• _Work item_: Repeat the records. Each line must match exactly.

************

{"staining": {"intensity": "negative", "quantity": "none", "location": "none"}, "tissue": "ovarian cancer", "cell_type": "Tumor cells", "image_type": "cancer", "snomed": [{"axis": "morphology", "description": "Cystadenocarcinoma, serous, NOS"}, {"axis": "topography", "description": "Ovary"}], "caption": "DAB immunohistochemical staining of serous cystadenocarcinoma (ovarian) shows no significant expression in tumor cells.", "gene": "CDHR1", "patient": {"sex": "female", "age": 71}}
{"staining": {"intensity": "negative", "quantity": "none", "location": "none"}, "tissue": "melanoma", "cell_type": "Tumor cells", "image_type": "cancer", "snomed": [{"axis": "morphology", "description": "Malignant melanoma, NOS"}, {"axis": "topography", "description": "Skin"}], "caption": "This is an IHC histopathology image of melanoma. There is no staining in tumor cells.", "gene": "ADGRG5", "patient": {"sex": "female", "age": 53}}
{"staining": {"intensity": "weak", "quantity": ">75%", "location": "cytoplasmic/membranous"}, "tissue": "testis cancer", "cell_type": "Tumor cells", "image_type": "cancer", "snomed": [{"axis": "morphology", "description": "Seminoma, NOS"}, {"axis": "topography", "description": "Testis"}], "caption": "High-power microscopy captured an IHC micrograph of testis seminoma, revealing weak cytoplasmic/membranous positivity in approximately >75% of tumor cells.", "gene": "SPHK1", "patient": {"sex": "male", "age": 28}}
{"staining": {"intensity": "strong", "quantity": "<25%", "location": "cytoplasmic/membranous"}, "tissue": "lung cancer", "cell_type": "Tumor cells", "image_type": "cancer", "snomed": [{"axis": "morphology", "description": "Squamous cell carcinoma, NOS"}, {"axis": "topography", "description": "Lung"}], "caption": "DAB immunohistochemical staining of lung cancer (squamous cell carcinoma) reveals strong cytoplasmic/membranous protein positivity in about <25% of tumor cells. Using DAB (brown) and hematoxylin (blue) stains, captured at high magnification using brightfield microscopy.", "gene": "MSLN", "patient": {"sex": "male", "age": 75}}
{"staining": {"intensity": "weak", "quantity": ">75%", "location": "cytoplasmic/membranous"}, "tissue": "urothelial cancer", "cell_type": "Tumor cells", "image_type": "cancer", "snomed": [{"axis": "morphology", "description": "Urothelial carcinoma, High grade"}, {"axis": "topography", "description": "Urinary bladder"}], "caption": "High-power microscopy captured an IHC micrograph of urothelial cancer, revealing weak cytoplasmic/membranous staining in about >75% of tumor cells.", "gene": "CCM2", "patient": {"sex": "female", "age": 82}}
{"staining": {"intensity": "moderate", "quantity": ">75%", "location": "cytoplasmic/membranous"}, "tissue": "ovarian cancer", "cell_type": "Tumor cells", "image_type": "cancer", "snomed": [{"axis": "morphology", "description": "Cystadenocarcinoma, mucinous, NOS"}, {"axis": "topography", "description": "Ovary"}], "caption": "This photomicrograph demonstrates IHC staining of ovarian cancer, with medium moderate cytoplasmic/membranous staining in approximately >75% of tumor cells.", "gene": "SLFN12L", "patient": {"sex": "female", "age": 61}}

************

• _Answer for the task_:
{"staining": {"intensity": "negative", "quantity": "none", "location": "none"}, "tissue": "ovarian cancer", "cell_type": "Tumor cells", "image_type": "cancer", "snomed": [{"axis": "morphology", "description": "Cystadenocarcinoma, serous, NOS"}, {"axis": "topography", "description": "Ovary"}], "caption": "DAB immunohistochemical staining of serous cystadenocarcinoma (ovarian) shows no significant expression in tumor cells.", "gene": "CDHR1", "patient": {"sex": "female", "age": 71}}
{"staining": {"intensity": "negative", "quantity": "none", "location": "none"}, "tissue": "melanoma", "cell_type": "Tumor cells", "image_type": "cancer", "snomed": [{"axis": "morphology", "description": "Malignant melanoma, NOS"}, {"axis": "topography", "description": "Skin"}], "caption": "This is an IHC histopathology image of melanoma. There is no staining in tumor cells.", "gene": "ADGRG5", "patient": {"sex": "female", "age": 53}}
{"staining": {"intensity": "weak", "quantity": ">75%", "location": "cytoplasmic/membranous"}, "tissue": "testis cancer", "cell_type": "Tumor cells", "image_type": "cancer", "snomed": [{"axis": "morphology", "description": "Seminoma, NOS"}, {"axis": "topography", "description": "Testis"}], "caption": "High-power microscopy captured an IHC micrograph of testis seminoma, revealing weak cytoplasmic/membranous positivity in approximately >75% of tumor cells.", "gene": "SPHK1", "patient": {"sex": "male", "age": 28}}
{"staining": {"intensity": "strong", "quantity": "<25%", "location": "cytoplasmic/membranous"}, "tissue": "lung cancer", "cell_type": "Tumor cells", "image_type": "cancer", "snomed": [{"axis": "morphology", "description": "Squamous cell carcinoma, NOS"}, {"axis": "topography", "description": "Lung"}], "caption": "DAB immunohistochemical staining of lung cancer (squamous cell carcinoma) reveals strong cytoplasmic/membranous protein positivity in about <25% of tumor cells. Using DAB (brown) and hematoxylin (blue) stains, captured at high magnification using brightfield microscopy.", "gene": "MSLN", "patient": {"sex": "male", "age": 75}}
{"staining": {"intensity": "weak", "quantity": ">75%", "location": "cytoplasmic/membranous"}, "tissue": "urothelial cancer", "cell_type": "Tumor cells", "image_type": "cancer", "snomed": [{"axis": "morphology", "description": "Urothelial carcinoma, High grade"}, {"axis": "topography", "description": "Urinary bladder"}], "caption": "High-power microscopy captured an IHC micrograph of urothelial cancer, revealing weak cytoplasmic/membranous staining in about >75% of tumor cells.", "gene": "CCM2", "patient": {"sex": "female", "age": 82}}
{"staining": {"intensity": "moderate", "quantity": ">75%", "location": "cytoplasmic/membranous"}, "tissue": "ovarian cancer", "cell_type": "Tumor cells", "image_type": "cancer", "snomed": [{"axis": "morphology", "description": "Cystadenocarcinoma, mucinous, NOS"}, {"axis": "topography", "description": "Ovary"}], "caption": "This photomicrograph demonstrates IHC staining of ovarian cancer, with medium moderate cytoplasmic/membranous staining in approximately >75% of tumor cells.", "gene": "SLFN12L", "patient": {"sex": "female", "age": 61}}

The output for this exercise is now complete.